ここは通過点とばかり、優勝の瞬間は努めて喜びを抑えた。相手最終打者のフライが中堅・野川大輔のグラブに収まったが、各選手とも大げさなアクションはない。笑顔をのぞかせながらも、足早に最後の礼に向かい勝利の校歌を聞いた。
全員3年生で臨んだ決勝戦。鈴木喬主将は「複数得点のイニングも2回あったし、良かったと思います。つなぐ野球はできた」と畳みかける攻撃が身上の自分たちのプレーができたことを強調した。昨秋の県大会準決勝16―2で5回コールド勝ちしていた相手との再戦。本塁打で先制されたが、全くたじろがず、あっさり返り討ちした。
小林が9回投げ切る 太田と2本柱が確立
今大会1イニングしか投げていなかった小林三邦が9回を投げ切った。3回無死満塁のピンチも直前3点をリードしたこともあって「点差があったことで、焦らなかった。落ち着いて投げられることができた」と併殺で切り抜けた。その後5、6回に計3点を取られたがリードを広げてからのもの。スライダーなど変化球と直球をバリエーションよく相手打者を仕留める投球は小気味良かった。準決勝(対山形中央)の太田陽都に続く先発完投勝利。投手2本柱が確立された。

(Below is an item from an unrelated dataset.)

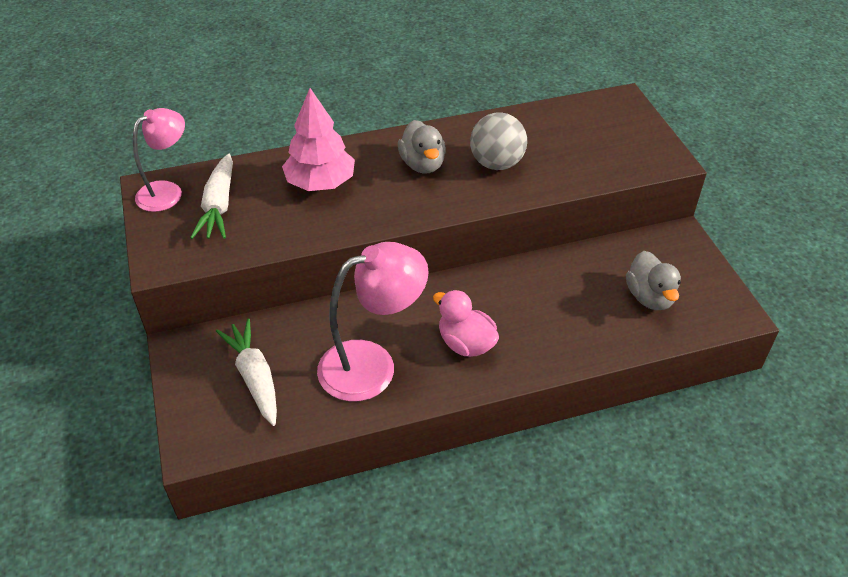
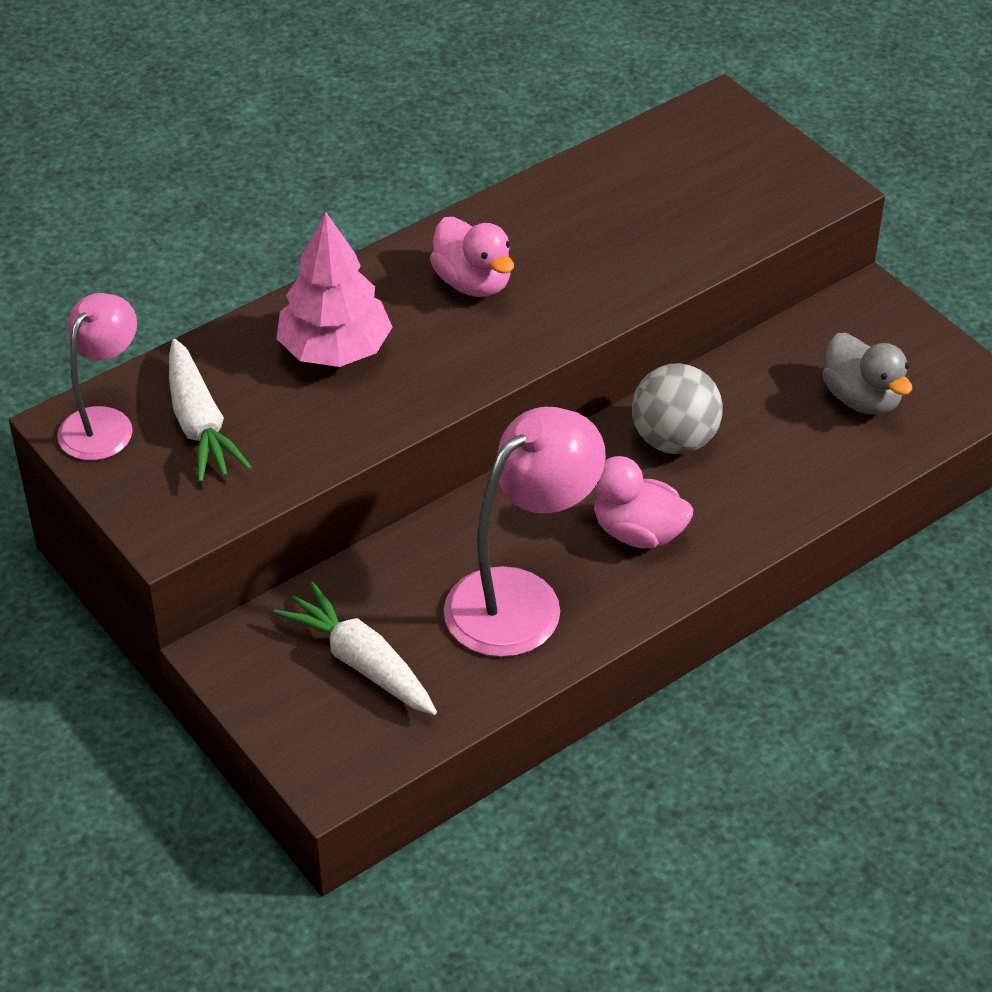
camera: 20 degrees left, 0 degrees up
(422, 164) = (473, 282): grey duck -> pink duck
(496, 163) = (582, 254): grey ball -> grey ball (674, 440)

県大会5試合で失策0。コロナのため全体練習が出来なかった期間が続いたがその分「1つのゴロも絶対大事に、捕球をおろそかにしなかった」(鈴木主将)という練習への真剣味が結果に表れた。センバツ進出校が出場する甲子園交流大会の開催が決まった後はモチベーションはさらに高まり、他校に付け入るスキを与えなかった。
チームのピークはあくまでも16日の甲子園・日本航空石川戦に置くが、東北大会がさらなる実力向上の場になる。
佐藤俊監督は「県大会は各選手ともしっかり準備して臨んでくれた。東北大会でも選手は入れ替える」と明言。チーム内のさらなる競争を促した。最大で3試合。昨秋の東北決勝で敗れた仙台育英は別ブロックに入り、互いに決勝に進出した場合、敵討ちのチャンスが巡ってくる。初戦・青森山田には昨秋準々決勝で逆転勝ちした。それだけにリベンジに燃えてくるはずだ。さらにレベルの高い相手との実戦を経て、甲子園では完成形のチームが見られるに違いない。
北原捕手 まだ投手との間の投球の間合いとか研究課題はある。気を引き締めたい。
馬場一塁手 甲子園までスイングスピードをさらに磨きたい。
太田左翼手 準決に比べると打撃は上向き。投げるほうもしっかりしたい。(3安打)
○…甲子園の対戦相手、日本航空石川は石川県大会準決勝まで進出した。8日に金沢商と戦い、勝てば翌9日の決勝に進出する。相手ブロックの準決勝は星稜―津幡。ともに甲子園に出場する星稜が決勝進出の場合、昨秋の北信越大会決勝の再戦となるが、決勝で日本航空石川は1―19で敗れている。エース右腕・田中颯希が変わらずチームの軸。なお夏の北信越大会は行われず、甲子園直行となる。